In 2020, everyone is collecting as much data as possible. However, pure data isn’t as helpful as it could be. You can’t act on a table of data without first processing it into actionable insights. Most companies achieve this transformation through an analytics or business intelligence solution that enables raw data to be used to improve business decisions and leads to better, data-driven strategies.

Extracting information from data is essential, so it’s valuable to understand the different kinds of data analytics. The most common categorizations used are Descriptive, Predictive and Prescriptive. Here’s a quick overview of each category, and what they can do for your business:


  • Descriptive Analytics answer the question “What has happened?” It looks at data to tell you what happened in the past. It gives insight into how a business has been performing and can give context to current performance. Descriptive Analytics is a great rear view mirror and allows you to learn from past behaviors.
  • Let’s use a contact center as an example: Descriptive Analytics tell you what your service levels are, how many calls are waiting in the queue, what state each agent is currently in, and other current and past statistics regarding the contact center. It provides you with real-time and historical data describing the state of the center.


  • Predictive Analytics goes a step further and uses historical data to create predictive models. It answers the question “What could happen?” Machine learning models are used to examine the past and predict the future. This enables the business to learn from past behaviors and trends as well as how they might influence future outcomes.
  • Using the same contact center example: Predictive Analytics uses the previously mentioned Descriptive Analytics and feeds it into machine learning models. Management can now use past and current data to create “what-if” scenarios to see how specific changes could affect the contact center. In addition, Predictive Analytics could also alert management to potential future volume spikes based on past trends.

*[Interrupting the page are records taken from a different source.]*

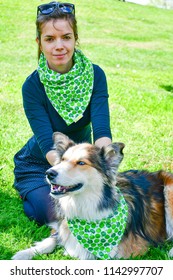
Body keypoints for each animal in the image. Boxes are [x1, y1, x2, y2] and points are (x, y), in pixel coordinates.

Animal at [11, 132, 173, 260]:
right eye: (62, 160)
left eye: (81, 163)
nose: (49, 173)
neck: (84, 205)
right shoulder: (62, 225)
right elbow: (52, 239)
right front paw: (24, 253)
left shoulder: (133, 249)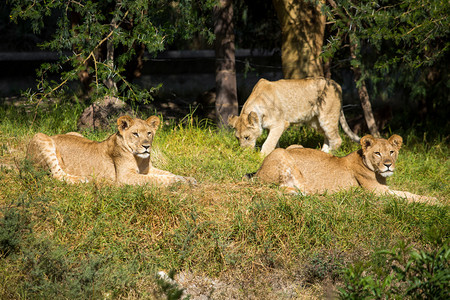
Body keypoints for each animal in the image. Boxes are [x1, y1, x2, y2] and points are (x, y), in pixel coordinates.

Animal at [26, 115, 195, 185]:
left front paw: (188, 179)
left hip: (74, 132)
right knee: (57, 174)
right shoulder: (125, 177)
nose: (147, 146)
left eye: (149, 133)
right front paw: (179, 181)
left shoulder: (147, 169)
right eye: (135, 134)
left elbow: (168, 173)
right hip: (41, 136)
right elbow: (159, 179)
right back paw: (85, 179)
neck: (139, 159)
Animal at [229, 77, 358, 156]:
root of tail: (337, 85)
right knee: (328, 136)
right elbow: (274, 142)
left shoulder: (280, 124)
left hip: (327, 116)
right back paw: (322, 152)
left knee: (337, 139)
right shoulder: (274, 128)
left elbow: (268, 143)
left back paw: (327, 154)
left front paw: (261, 157)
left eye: (247, 137)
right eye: (237, 138)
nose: (244, 153)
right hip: (315, 122)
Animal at [248, 134, 438, 203]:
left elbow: (407, 193)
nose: (388, 164)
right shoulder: (377, 192)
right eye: (377, 153)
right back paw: (304, 192)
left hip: (295, 145)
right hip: (281, 153)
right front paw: (434, 201)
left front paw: (432, 198)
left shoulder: (385, 188)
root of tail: (258, 170)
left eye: (391, 152)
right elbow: (405, 197)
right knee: (277, 187)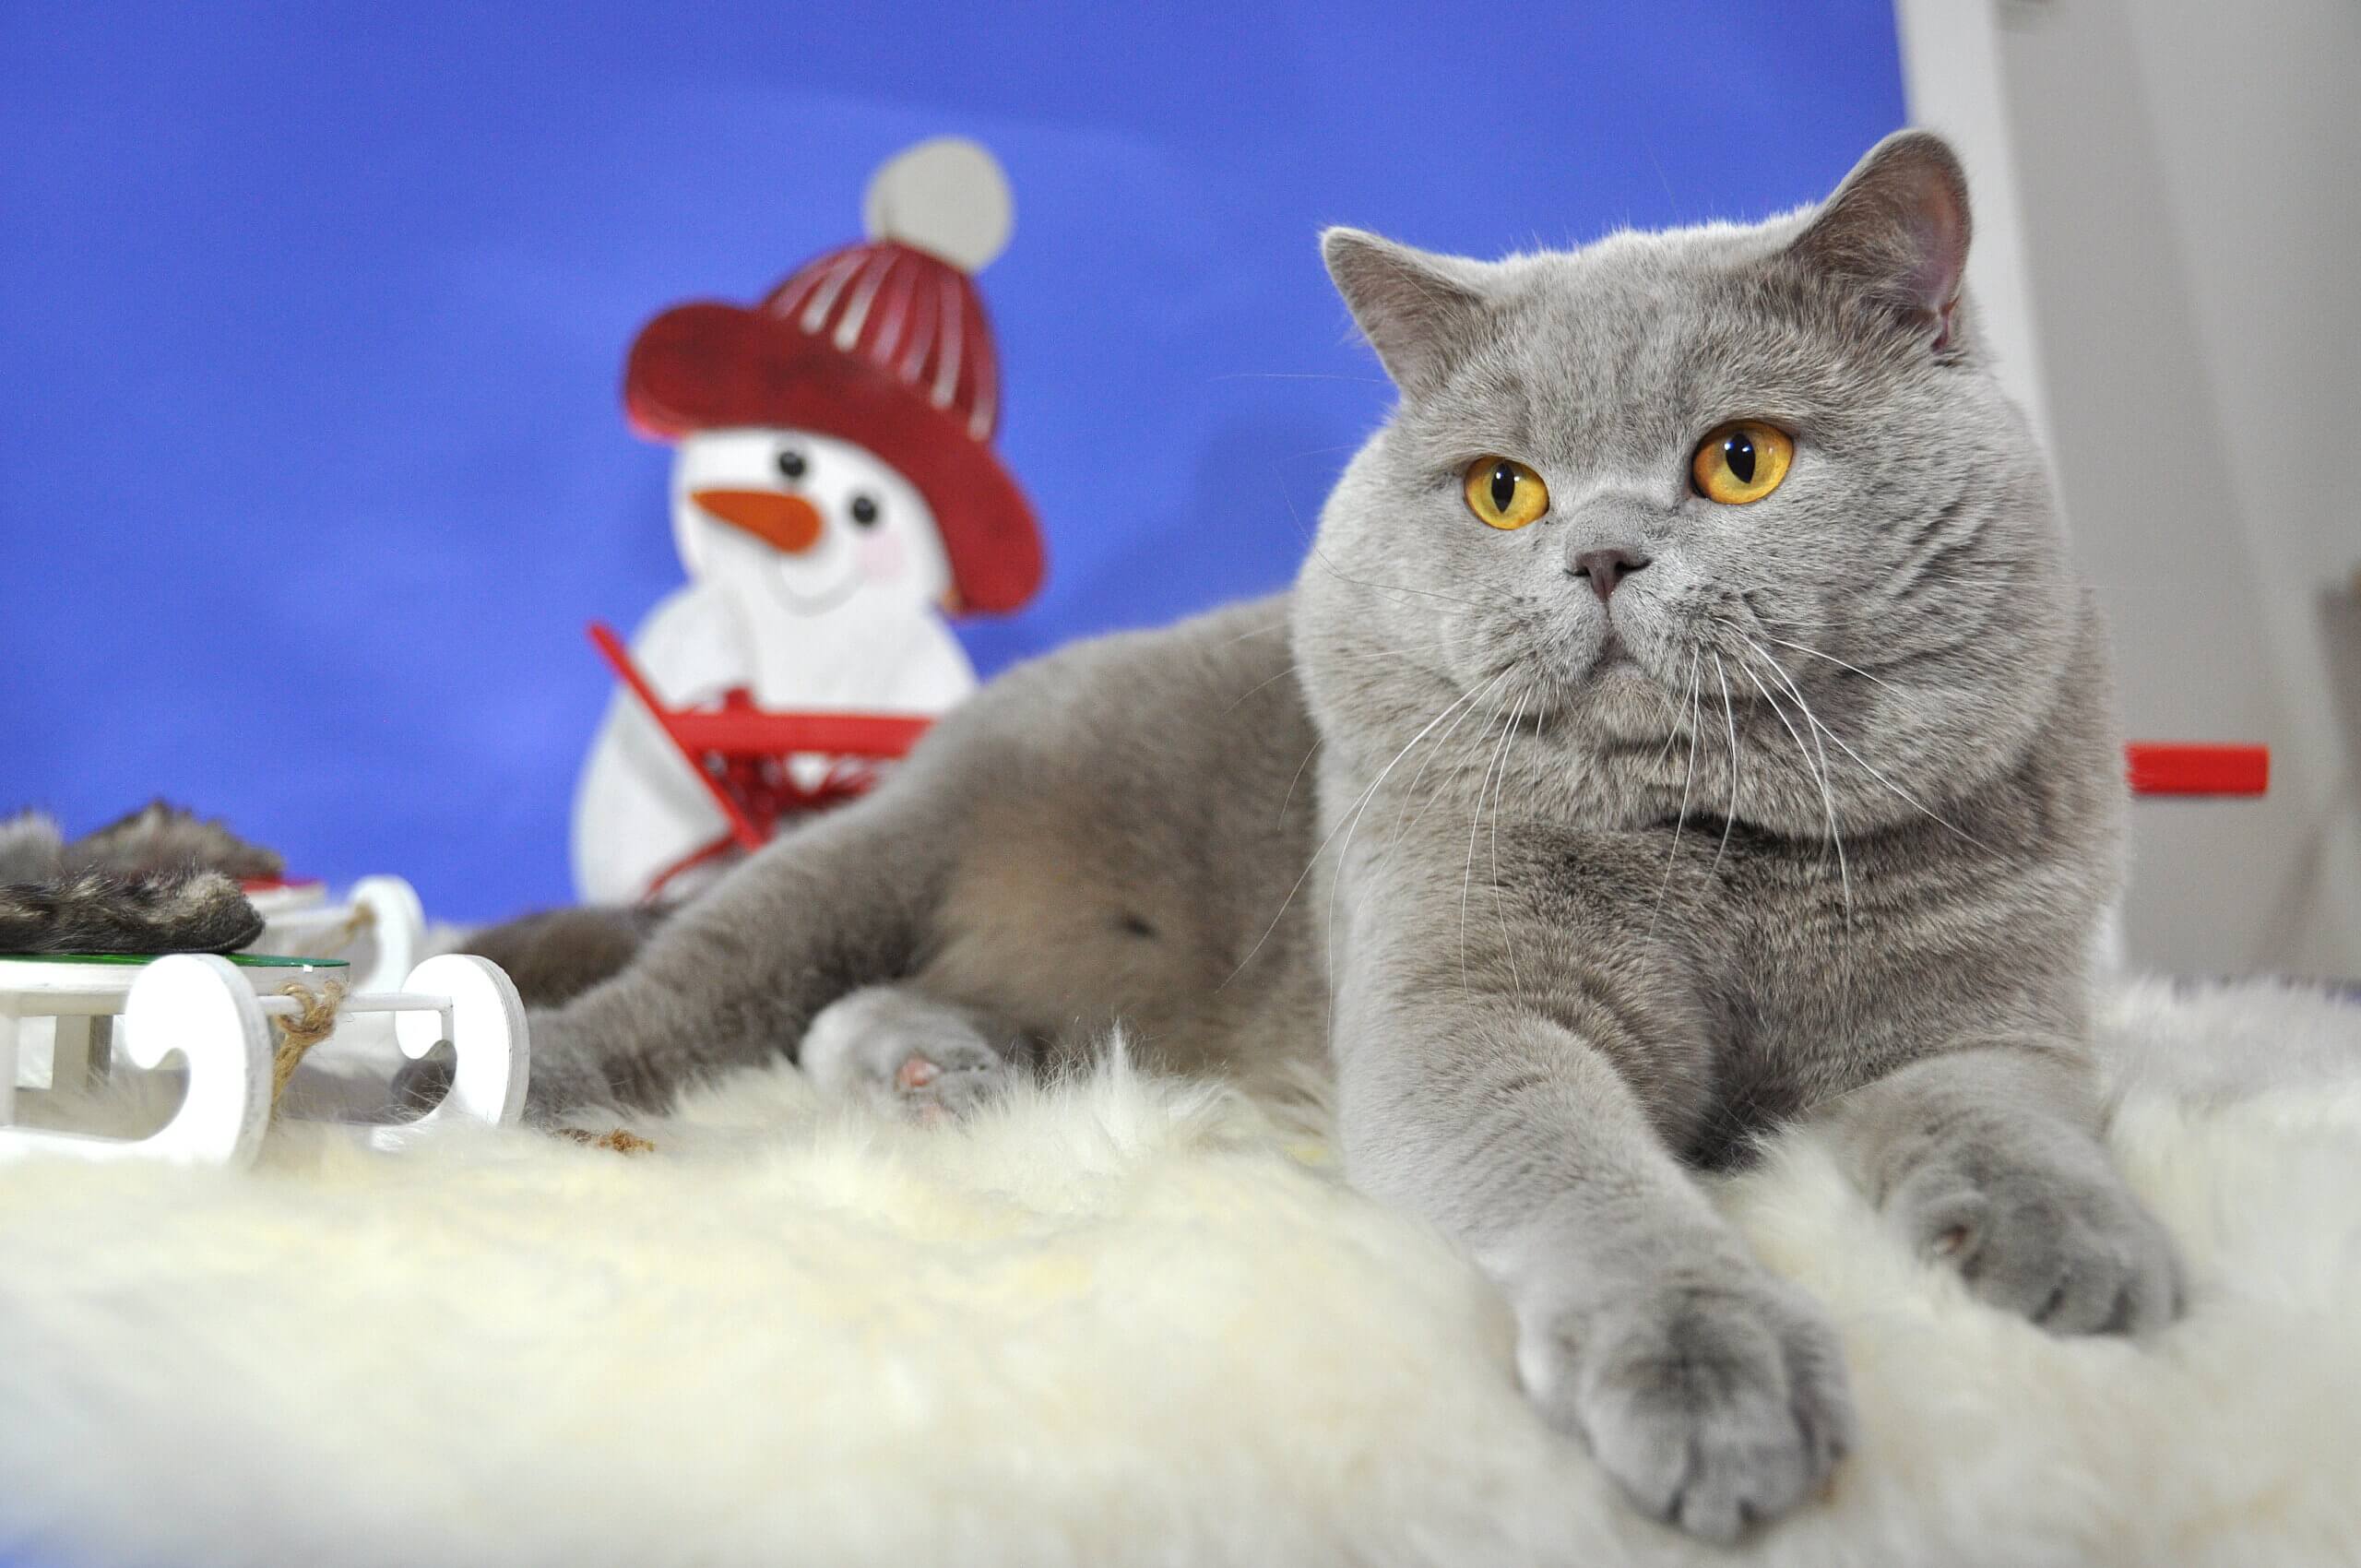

  • Prescriptive Analytics is the next level. It answers the question “What should happen?” It uses optimization models and artificial intelligence to predict multiple futures and allow companies to assess possible outcomes based on their actions. Prescriptive Analytics makes recommendations for companies to change behaviors based on descriptive and Predictive Analytics.
  • Staying with the same example: Now that the Predictive Analytics has alerted the company to a future call volume spike, the user can apply Prescriptive Analytics to streamline scheduling. By building on descriptive and Predictive Analytics, an optimization model can use this data to determine the number of agents needed to handle this spike, while keeping payroll manageable.

As you can see, each category of analytics builds on the previous one. It is important to implement all three in order to obtain the most value and insight from the vast amounts of data the business is collecting. By using a variety of analytics together, your organization will make informed decisions and improve efficiencies.